Thursday, June 11, 2009

Economic Dust-up

The Colonel's sacrificial service to our great nation continues apace. Recognizing that the muddy economic sty in which our country continues to wallow will not be soon rectified by the pandering swine bellied up to the public trough, the Colonel has taken it upon himself to do what he can to stimulate the economy.

Fearing that a depressing trade imbalance had been created by Eegeebeegee's sawmill sired independence from local lumber yards, the Colonel responsibly responded yesterday with yet another capital acquisition to fill the spacious void, and contribute to the effectiveness, of the Man Toy Storage and Sawdust Production Facility. While the Colonel's recently acquired sawmill has performed admirably, even surpassing all expectations of sawdust production capabilities and providing prodigious boardage for conversion to sawdust by the recently commissioned radial arm saw, there yet existed a certain degree of production inefficiency in the timber to lumber to sawdust system here at the northern end of southern nowhere. During a recent protracted strategic planning session, replete with appropriate metaphorical log-sawing, the Colonel's heat addled and lack of education atrophied (I didn't go to college--I went to Ole Miss) synapses managed to bridge the widening divide between the few remaining cognitive cells lying fallow in the recesses of my bald-pated skull, and an efficiency in my sawdust production system gained a beachhead on the well-defended shore of my consciousness. A (I dare not assume, the) missing link in the system was obviously a planer.

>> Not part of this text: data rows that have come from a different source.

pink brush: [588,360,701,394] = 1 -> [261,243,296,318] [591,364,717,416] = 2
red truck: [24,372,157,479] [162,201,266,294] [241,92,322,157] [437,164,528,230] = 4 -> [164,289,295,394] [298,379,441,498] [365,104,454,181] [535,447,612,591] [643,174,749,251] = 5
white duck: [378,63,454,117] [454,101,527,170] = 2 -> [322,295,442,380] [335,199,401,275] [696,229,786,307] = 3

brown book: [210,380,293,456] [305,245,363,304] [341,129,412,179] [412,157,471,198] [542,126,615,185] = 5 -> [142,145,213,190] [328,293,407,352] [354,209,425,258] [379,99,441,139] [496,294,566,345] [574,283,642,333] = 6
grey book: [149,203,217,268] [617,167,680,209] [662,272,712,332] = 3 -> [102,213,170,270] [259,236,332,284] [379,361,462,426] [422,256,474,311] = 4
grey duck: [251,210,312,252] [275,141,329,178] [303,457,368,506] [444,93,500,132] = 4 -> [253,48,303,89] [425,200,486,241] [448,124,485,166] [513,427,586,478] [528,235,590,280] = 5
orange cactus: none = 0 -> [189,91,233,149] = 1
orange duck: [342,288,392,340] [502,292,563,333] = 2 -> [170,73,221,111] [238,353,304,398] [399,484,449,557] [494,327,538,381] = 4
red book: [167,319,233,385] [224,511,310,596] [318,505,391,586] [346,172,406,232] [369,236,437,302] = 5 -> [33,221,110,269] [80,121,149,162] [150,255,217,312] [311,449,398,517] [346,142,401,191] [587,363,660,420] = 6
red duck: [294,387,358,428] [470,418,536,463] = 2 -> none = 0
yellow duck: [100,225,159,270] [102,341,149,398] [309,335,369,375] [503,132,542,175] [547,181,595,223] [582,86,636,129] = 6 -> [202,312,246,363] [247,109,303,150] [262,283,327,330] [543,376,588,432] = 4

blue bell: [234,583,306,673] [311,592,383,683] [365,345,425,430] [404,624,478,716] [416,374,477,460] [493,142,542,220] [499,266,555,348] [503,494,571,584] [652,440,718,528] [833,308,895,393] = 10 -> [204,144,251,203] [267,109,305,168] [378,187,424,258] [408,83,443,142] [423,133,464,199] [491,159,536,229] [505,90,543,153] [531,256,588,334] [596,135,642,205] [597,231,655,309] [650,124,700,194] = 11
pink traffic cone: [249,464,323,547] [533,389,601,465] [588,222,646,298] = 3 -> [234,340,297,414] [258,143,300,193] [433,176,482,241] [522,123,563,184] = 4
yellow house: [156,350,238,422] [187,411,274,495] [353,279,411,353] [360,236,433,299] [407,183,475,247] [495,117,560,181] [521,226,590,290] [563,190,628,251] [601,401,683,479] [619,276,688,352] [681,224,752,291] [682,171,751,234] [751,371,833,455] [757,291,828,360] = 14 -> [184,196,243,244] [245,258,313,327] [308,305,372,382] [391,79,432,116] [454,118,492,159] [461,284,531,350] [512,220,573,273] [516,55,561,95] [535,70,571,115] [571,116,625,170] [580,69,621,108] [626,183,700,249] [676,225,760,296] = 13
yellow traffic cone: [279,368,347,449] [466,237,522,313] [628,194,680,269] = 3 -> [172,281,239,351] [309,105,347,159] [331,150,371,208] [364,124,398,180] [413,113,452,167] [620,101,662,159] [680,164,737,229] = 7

The operative word in the final sentence of the preceding paragraph is, was. Ensconced prominently within the confines of the Eegeebeegee Man Toy Storage and Sawdust Production Facility is now a (trumpet fanfare) Rigid R4330 13 inch Thickness Planer. A review in the most important periodical of our time, Popular Mechanics, describes the tool thusly: "The Ridgid R4330 Planer uses a three-blade, 96-cut-per-inch cutterhead to shave down to a deli-slice-thin 1/8 in.—veneer thickness. It’s versatile, portable and surprisingly affordable." While the review glaringly fails to address the sawdust production capability of the R4330, I trust that I will soon be able to comment on the tool's effectiveness in that regard.

I'm going to need a dump truck with which to haul away the produce.